------ DATA BELOW ------

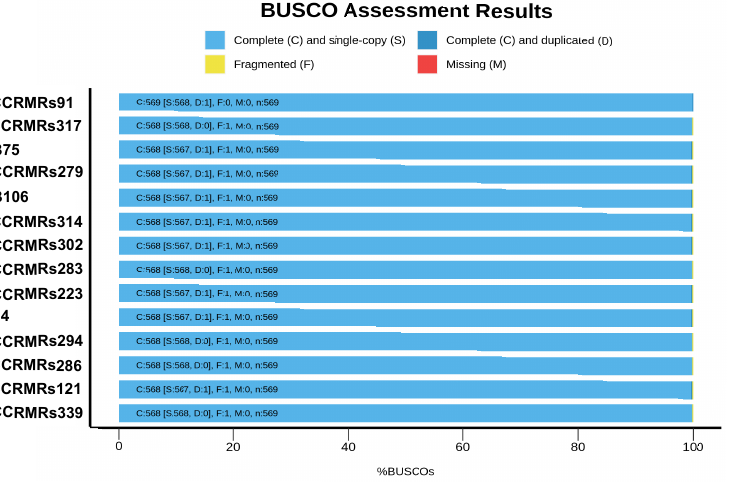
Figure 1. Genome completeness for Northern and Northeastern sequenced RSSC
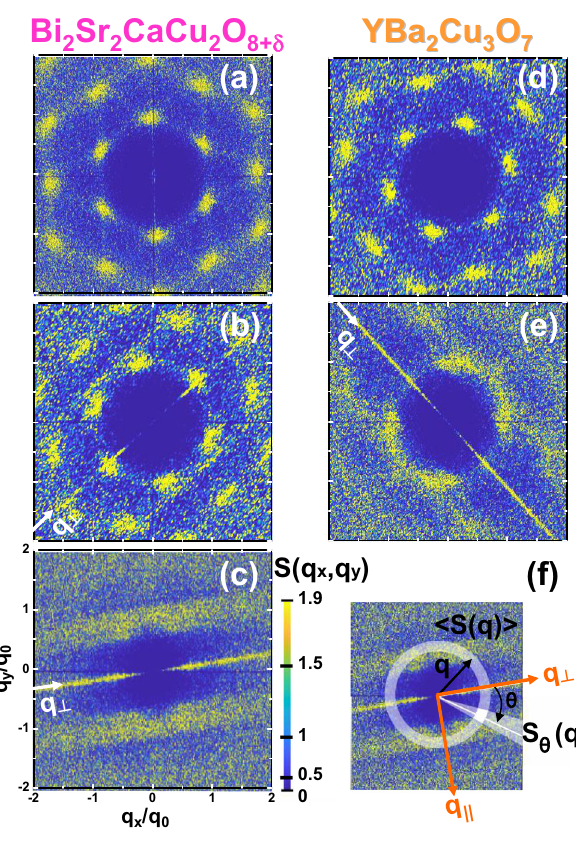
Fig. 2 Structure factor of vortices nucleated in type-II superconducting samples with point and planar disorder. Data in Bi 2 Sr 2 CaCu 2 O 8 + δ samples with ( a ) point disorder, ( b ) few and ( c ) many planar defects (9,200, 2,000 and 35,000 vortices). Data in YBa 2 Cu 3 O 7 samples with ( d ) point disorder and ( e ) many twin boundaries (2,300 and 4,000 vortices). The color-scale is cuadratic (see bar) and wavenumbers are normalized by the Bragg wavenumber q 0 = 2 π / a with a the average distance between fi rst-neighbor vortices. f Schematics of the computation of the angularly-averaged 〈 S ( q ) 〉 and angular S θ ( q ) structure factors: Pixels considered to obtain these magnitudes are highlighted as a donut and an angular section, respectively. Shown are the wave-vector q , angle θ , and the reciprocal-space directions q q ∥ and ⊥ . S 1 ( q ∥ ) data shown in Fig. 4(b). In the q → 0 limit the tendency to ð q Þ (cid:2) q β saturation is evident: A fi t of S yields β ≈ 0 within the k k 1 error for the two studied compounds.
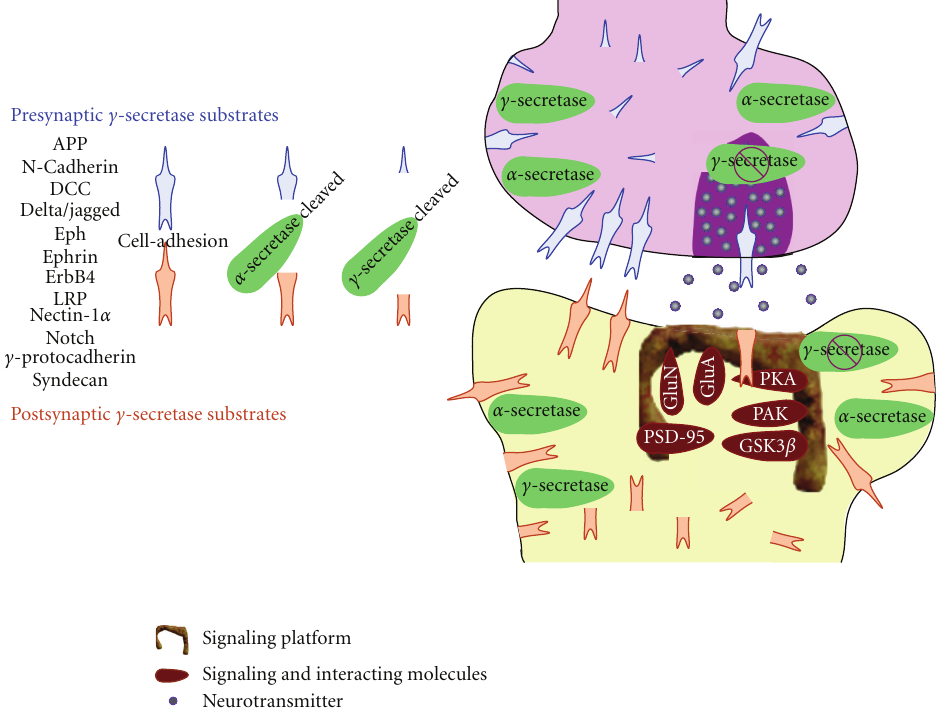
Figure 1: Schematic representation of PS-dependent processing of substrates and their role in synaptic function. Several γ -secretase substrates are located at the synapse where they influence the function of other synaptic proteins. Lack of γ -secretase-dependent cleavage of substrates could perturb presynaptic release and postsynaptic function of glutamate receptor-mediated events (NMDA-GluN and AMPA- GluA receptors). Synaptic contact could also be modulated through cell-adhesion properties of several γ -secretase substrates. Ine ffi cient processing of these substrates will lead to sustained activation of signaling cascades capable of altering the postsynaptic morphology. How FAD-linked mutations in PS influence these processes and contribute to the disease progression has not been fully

------

_EXERCISE DIRECTIONS:_ What you should repeat exactly is the run of lines from the top of the listing above through the line with "Fig. 2 Structure", without pictures.

_OUTPUT OF THE EXERCISE:_
Figure 1. Genome completeness for Northern and Northeastern sequenced RSSC
Fig. 2 Structure factor of vortices nucleated in type-II superconducting samples with point and planar disorder. Data in Bi 2 Sr 2 CaCu 2 O 8 + δ samples with ( a ) point disorder, ( b ) few and ( c ) many planar defects (9,200, 2,000 and 35,000 vortices). Data in YBa 2 Cu 3 O 7 samples with ( d ) point disorder and ( e ) many twin boundaries (2,300 and 4,000 vortices). The color-scale is cuadratic (see bar) and wavenumbers are normalized by the Bragg wavenumber q 0 = 2 π / a with a the average distance between fi rst-neighbor vortices. f Schematics of the computation of the angularly-averaged 〈 S ( q ) 〉 and angular S θ ( q ) structure factors: Pixels considered to obtain these magnitudes are highlighted as a donut and an angular section, respectively. Shown are the wave-vector q , angle θ , and the reciprocal-space directions q q ∥ and ⊥ . S 1 ( q ∥ ) data shown in Fig. 4(b). In the q → 0 limit the tendency to ð q Þ (cid:2) q β saturation is evident: A fi t of S yields β ≈ 0 within the k k 1 error for the two studied compounds.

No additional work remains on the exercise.